**Task brief**
When a line below contains the word "After", it counts toward the total; give that total and nothing besides.

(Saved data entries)
=== Begin Enclosure ===
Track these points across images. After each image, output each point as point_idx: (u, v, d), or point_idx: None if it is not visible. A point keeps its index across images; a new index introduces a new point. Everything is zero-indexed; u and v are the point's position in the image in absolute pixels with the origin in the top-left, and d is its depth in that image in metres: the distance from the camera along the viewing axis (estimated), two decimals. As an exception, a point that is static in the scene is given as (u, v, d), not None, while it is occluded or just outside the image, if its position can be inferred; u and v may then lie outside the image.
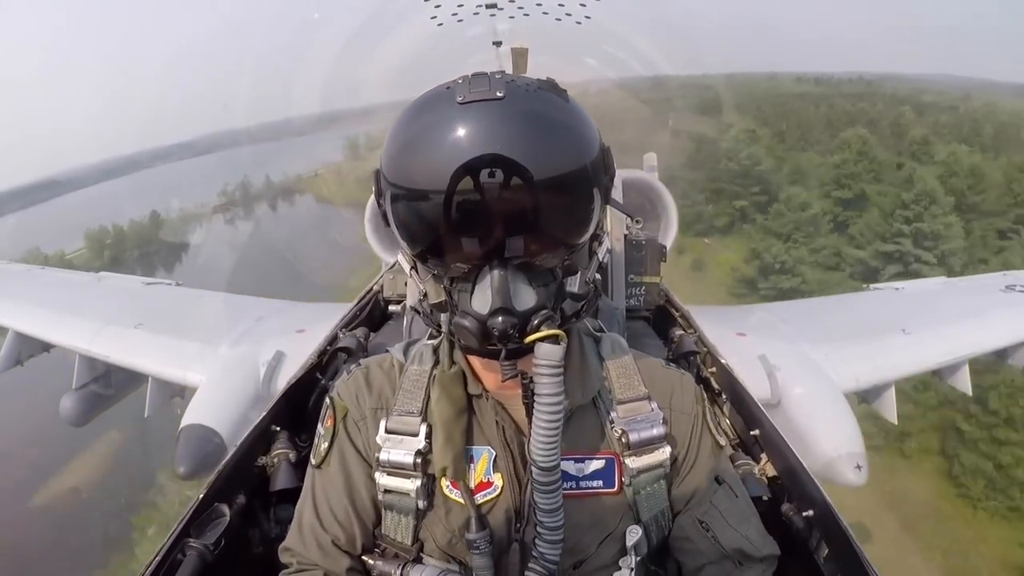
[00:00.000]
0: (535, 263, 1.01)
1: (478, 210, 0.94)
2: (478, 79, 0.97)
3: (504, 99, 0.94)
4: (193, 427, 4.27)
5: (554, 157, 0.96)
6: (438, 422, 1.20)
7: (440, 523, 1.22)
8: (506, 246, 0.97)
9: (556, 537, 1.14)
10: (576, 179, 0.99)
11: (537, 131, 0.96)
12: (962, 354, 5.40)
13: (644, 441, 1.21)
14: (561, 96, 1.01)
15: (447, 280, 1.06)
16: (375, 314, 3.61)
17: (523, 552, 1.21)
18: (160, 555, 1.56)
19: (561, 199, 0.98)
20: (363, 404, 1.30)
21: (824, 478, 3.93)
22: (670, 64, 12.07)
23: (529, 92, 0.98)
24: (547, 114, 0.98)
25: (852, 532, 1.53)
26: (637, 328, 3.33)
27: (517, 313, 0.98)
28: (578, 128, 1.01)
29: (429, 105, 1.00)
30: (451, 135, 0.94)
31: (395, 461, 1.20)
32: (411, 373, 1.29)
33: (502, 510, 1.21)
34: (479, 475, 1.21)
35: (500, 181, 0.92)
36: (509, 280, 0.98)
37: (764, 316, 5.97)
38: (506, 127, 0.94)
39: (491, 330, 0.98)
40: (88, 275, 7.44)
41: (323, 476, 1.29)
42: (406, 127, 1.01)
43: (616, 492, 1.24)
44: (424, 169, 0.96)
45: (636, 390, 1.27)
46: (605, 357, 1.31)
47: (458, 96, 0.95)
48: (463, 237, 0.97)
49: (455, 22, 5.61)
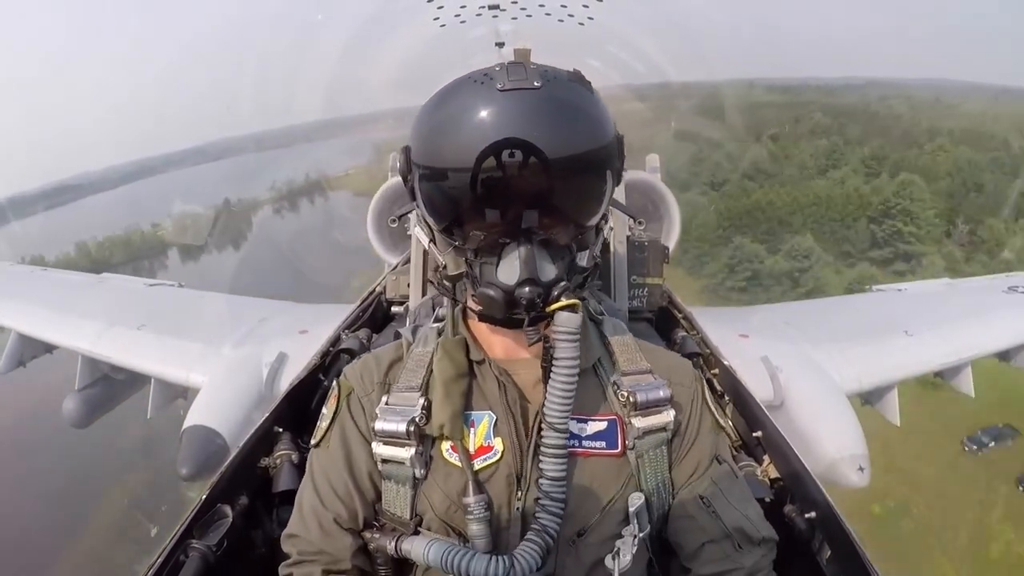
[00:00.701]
0: (553, 239, 1.11)
1: (510, 188, 1.04)
2: (515, 68, 1.06)
3: (540, 88, 1.04)
4: (196, 428, 4.26)
5: (581, 142, 1.06)
6: (438, 383, 1.24)
7: (438, 489, 1.23)
8: (526, 219, 1.06)
9: (558, 509, 1.15)
10: (599, 162, 1.10)
11: (569, 118, 1.06)
12: (965, 356, 5.38)
13: (651, 401, 1.26)
14: (587, 87, 1.10)
15: (470, 253, 1.13)
16: (377, 315, 3.61)
17: (524, 520, 1.21)
18: (163, 556, 1.56)
19: (584, 180, 1.11)
20: (369, 380, 1.33)
21: (827, 480, 3.92)
22: (673, 66, 12.10)
23: (561, 82, 1.07)
24: (578, 103, 1.08)
25: (855, 534, 1.52)
26: (639, 329, 3.32)
27: (542, 283, 1.07)
28: (601, 116, 1.10)
29: (468, 89, 1.08)
30: (492, 117, 1.02)
31: (389, 429, 1.22)
32: (415, 354, 1.33)
33: (503, 476, 1.22)
34: (480, 439, 1.23)
35: (533, 162, 1.01)
36: (535, 253, 1.08)
37: (767, 317, 5.96)
38: (542, 113, 1.03)
39: (519, 299, 1.07)
40: (90, 276, 7.45)
41: (323, 454, 1.31)
42: (442, 108, 1.10)
43: (619, 454, 1.26)
44: (463, 148, 1.03)
45: (638, 364, 1.32)
46: (608, 335, 1.37)
47: (498, 83, 1.04)
48: (493, 212, 1.07)
49: (458, 23, 5.61)
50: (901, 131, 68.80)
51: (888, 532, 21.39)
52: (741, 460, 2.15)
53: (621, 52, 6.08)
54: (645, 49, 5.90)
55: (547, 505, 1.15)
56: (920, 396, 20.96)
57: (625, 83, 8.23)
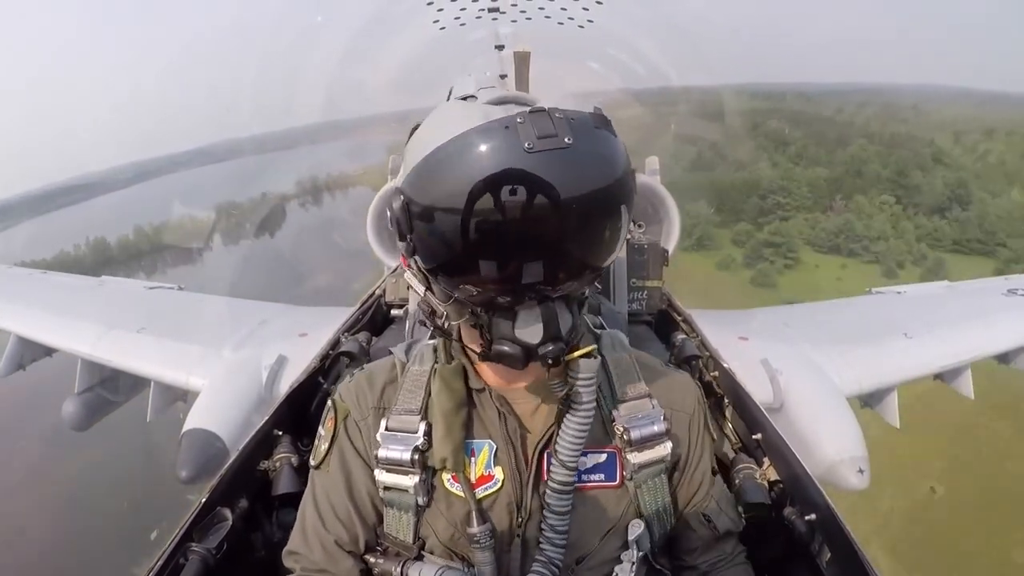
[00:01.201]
0: (572, 292, 1.07)
1: (533, 247, 0.96)
2: (541, 121, 0.93)
3: (571, 147, 0.92)
4: (195, 431, 4.25)
5: (610, 195, 0.98)
6: (438, 414, 1.22)
7: (442, 518, 1.23)
8: (551, 280, 0.99)
9: (562, 540, 1.18)
10: (617, 211, 1.01)
11: (600, 173, 0.96)
12: (965, 358, 5.37)
13: (646, 437, 1.24)
14: (611, 131, 1.01)
15: (479, 308, 1.06)
16: (377, 318, 3.62)
17: (524, 547, 1.22)
18: (162, 559, 1.56)
19: (607, 232, 1.01)
20: (364, 405, 1.31)
21: (827, 482, 3.92)
22: (673, 69, 12.11)
23: (589, 133, 0.96)
24: (606, 155, 0.98)
25: (854, 536, 1.53)
26: (639, 332, 3.33)
27: (563, 339, 1.05)
28: (624, 162, 1.01)
29: (490, 144, 0.93)
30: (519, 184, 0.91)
31: (393, 458, 1.21)
32: (412, 373, 1.31)
33: (503, 504, 1.23)
34: (480, 468, 1.23)
35: (562, 219, 0.93)
36: (556, 311, 1.04)
37: (766, 320, 5.95)
38: (575, 175, 0.93)
39: (543, 356, 1.04)
40: (90, 279, 7.43)
41: (323, 477, 1.31)
42: (459, 165, 0.94)
43: (617, 486, 1.26)
44: (487, 211, 0.92)
45: (637, 388, 1.30)
46: (606, 355, 1.34)
47: (524, 143, 0.91)
48: (511, 271, 0.97)
49: (457, 26, 5.61)
50: (837, 133, 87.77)
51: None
52: (741, 462, 2.15)
53: (621, 54, 6.09)
54: (645, 52, 5.92)
55: (552, 537, 1.18)
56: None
57: (625, 86, 8.22)
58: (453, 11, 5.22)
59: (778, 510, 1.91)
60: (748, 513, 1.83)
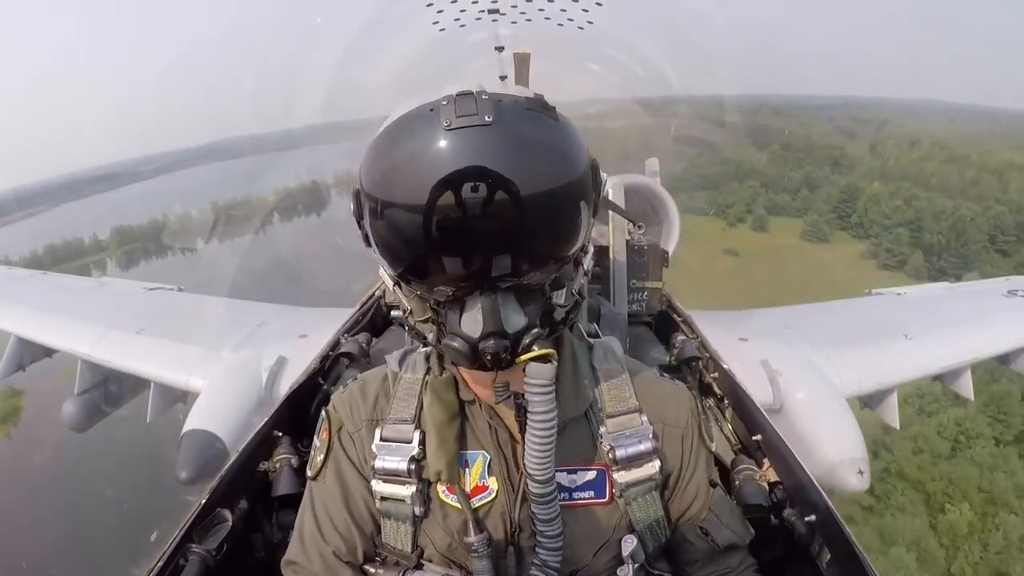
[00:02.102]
0: (523, 283, 0.99)
1: (464, 230, 0.90)
2: (464, 101, 0.91)
3: (492, 124, 0.89)
4: (195, 432, 4.26)
5: (543, 176, 0.92)
6: (431, 427, 1.21)
7: (439, 527, 1.23)
8: (494, 267, 0.94)
9: (556, 544, 1.16)
10: (565, 195, 0.96)
11: (526, 152, 0.92)
12: (965, 359, 5.38)
13: (631, 456, 1.22)
14: (550, 115, 0.97)
15: (432, 300, 1.04)
16: (377, 319, 3.62)
17: (519, 556, 1.22)
18: (162, 560, 1.56)
19: (550, 217, 0.95)
20: (357, 416, 1.31)
21: (826, 483, 3.92)
22: (674, 72, 12.00)
23: (517, 114, 0.93)
24: (536, 136, 0.94)
25: (854, 537, 1.53)
26: (639, 333, 3.33)
27: (508, 336, 0.98)
28: (567, 146, 0.97)
29: (413, 128, 0.94)
30: (437, 159, 0.89)
31: (390, 468, 1.21)
32: (404, 382, 1.30)
33: (497, 514, 1.22)
34: (474, 479, 1.23)
35: (485, 197, 0.88)
36: (500, 303, 0.97)
37: (766, 321, 5.96)
38: (495, 150, 0.89)
39: (483, 353, 0.97)
40: (90, 280, 7.46)
41: (320, 488, 1.30)
42: (388, 150, 0.96)
43: (607, 502, 1.25)
44: (408, 191, 0.90)
45: (626, 403, 1.27)
46: (597, 366, 1.31)
47: (444, 121, 0.89)
48: (448, 258, 0.93)
49: (457, 27, 5.61)
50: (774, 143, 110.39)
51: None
52: (741, 464, 2.15)
53: (621, 56, 6.09)
54: (645, 54, 5.91)
55: (545, 543, 1.16)
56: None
57: (624, 87, 8.19)
58: (453, 13, 5.22)
59: (778, 511, 1.91)
60: (748, 514, 1.83)
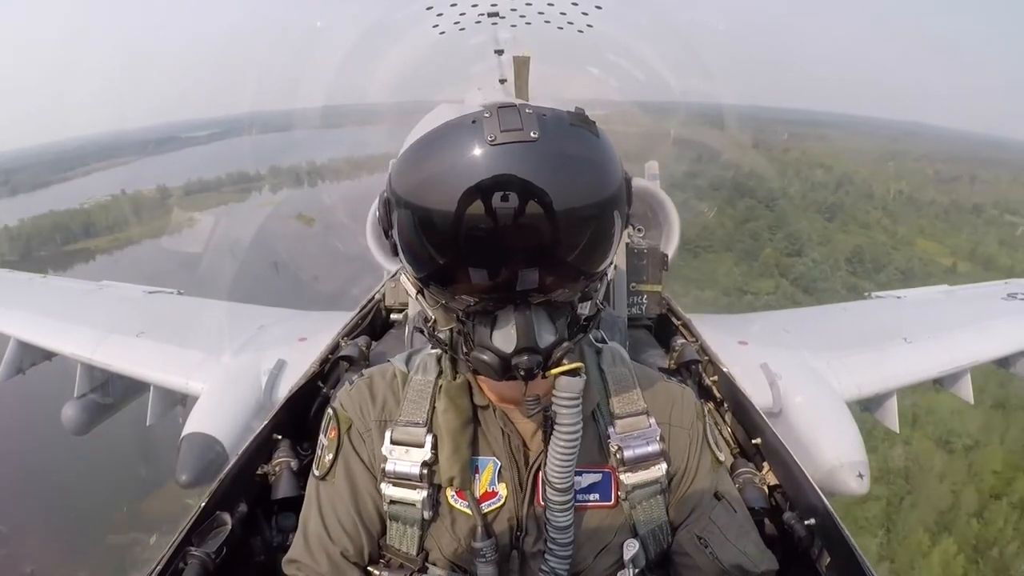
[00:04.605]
0: (554, 299, 1.00)
1: (503, 243, 0.91)
2: (508, 114, 0.90)
3: (538, 141, 0.89)
4: (195, 436, 4.26)
5: (583, 193, 0.93)
6: (445, 433, 1.20)
7: (447, 532, 1.23)
8: (527, 280, 0.95)
9: (567, 553, 1.17)
10: (602, 213, 0.97)
11: (570, 169, 0.92)
12: (964, 363, 5.38)
13: (639, 457, 1.22)
14: (591, 129, 0.97)
15: (461, 312, 1.04)
16: (377, 323, 3.62)
17: (523, 560, 1.22)
18: (162, 564, 1.56)
19: (587, 234, 0.96)
20: (367, 415, 1.29)
21: (826, 487, 3.92)
22: (673, 75, 11.99)
23: (562, 130, 0.93)
24: (579, 153, 0.94)
25: (854, 541, 1.53)
26: (639, 337, 3.33)
27: (541, 351, 0.99)
28: (606, 162, 0.97)
29: (453, 140, 0.92)
30: (483, 173, 0.88)
31: (401, 472, 1.20)
32: (415, 383, 1.29)
33: (505, 520, 1.22)
34: (484, 485, 1.23)
35: (530, 214, 0.88)
36: (532, 318, 0.98)
37: (766, 324, 5.96)
38: (540, 167, 0.89)
39: (516, 368, 0.99)
40: (90, 283, 7.43)
41: (328, 487, 1.28)
42: (426, 159, 0.95)
43: (612, 506, 1.25)
44: (449, 200, 0.89)
45: (634, 405, 1.27)
46: (605, 369, 1.32)
47: (488, 135, 0.88)
48: (486, 269, 0.94)
49: (457, 31, 5.62)
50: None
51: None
52: (740, 467, 2.15)
53: (620, 60, 6.10)
54: (645, 57, 5.93)
55: (555, 550, 1.17)
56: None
57: (624, 90, 8.21)
58: (453, 16, 5.23)
59: (777, 515, 1.91)
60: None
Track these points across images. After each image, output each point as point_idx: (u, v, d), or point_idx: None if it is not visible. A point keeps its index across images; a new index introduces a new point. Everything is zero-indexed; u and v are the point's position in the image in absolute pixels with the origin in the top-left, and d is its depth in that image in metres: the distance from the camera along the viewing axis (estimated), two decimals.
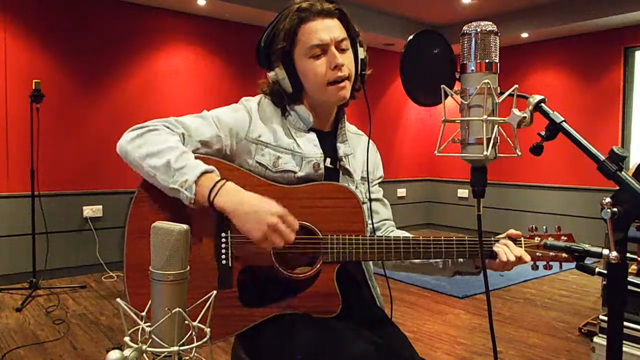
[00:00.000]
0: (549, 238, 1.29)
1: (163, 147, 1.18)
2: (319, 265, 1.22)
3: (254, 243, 1.14)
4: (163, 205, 1.21)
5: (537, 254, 1.28)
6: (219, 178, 1.17)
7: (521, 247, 1.28)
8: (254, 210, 1.13)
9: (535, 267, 1.28)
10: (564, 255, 1.24)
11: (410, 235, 1.30)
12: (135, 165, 1.20)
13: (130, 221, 1.22)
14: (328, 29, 1.26)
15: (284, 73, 1.29)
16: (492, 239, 1.29)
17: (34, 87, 3.79)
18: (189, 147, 1.24)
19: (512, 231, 1.31)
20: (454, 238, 1.25)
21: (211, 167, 1.18)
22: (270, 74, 1.32)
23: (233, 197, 1.14)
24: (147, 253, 1.16)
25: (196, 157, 1.21)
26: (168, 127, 1.24)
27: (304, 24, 1.26)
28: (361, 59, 1.34)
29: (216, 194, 1.14)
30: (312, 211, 1.25)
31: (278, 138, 1.32)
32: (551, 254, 1.25)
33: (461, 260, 1.34)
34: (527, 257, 1.25)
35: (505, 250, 1.24)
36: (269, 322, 1.22)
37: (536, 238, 1.30)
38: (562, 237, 1.29)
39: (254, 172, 1.29)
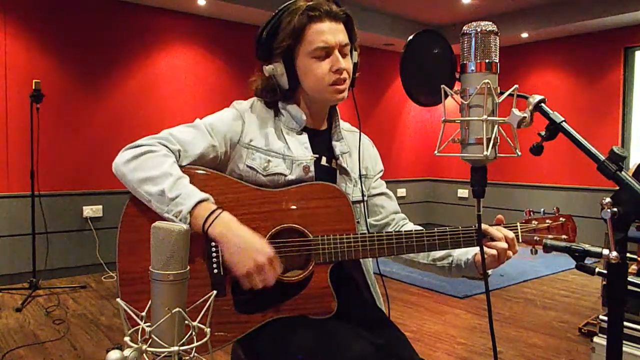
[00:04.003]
0: (547, 221, 1.29)
1: (158, 173, 1.17)
2: (311, 267, 1.22)
3: (236, 275, 1.15)
4: (154, 216, 1.19)
5: (535, 238, 1.27)
6: (214, 207, 1.16)
7: (517, 232, 1.27)
8: (246, 245, 1.13)
9: (534, 252, 1.26)
10: (563, 237, 1.24)
11: (414, 229, 1.29)
12: (132, 188, 1.20)
13: (121, 234, 1.21)
14: (334, 33, 1.27)
15: (284, 69, 1.29)
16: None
17: (34, 87, 3.79)
18: (185, 161, 1.24)
19: (498, 217, 1.31)
20: (447, 229, 1.24)
21: (206, 195, 1.17)
22: (268, 68, 1.31)
23: (226, 228, 1.14)
24: (139, 265, 1.17)
25: (184, 169, 1.22)
26: (164, 145, 1.23)
27: (312, 24, 1.26)
28: (354, 63, 1.35)
29: (210, 224, 1.14)
30: (301, 213, 1.24)
31: (269, 142, 1.32)
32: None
33: (464, 266, 1.33)
34: (511, 234, 1.24)
35: (500, 245, 1.23)
36: (268, 323, 1.22)
37: (533, 222, 1.29)
38: (561, 219, 1.28)
39: (244, 176, 1.29)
=== End Enclosure ===
**Response area**
2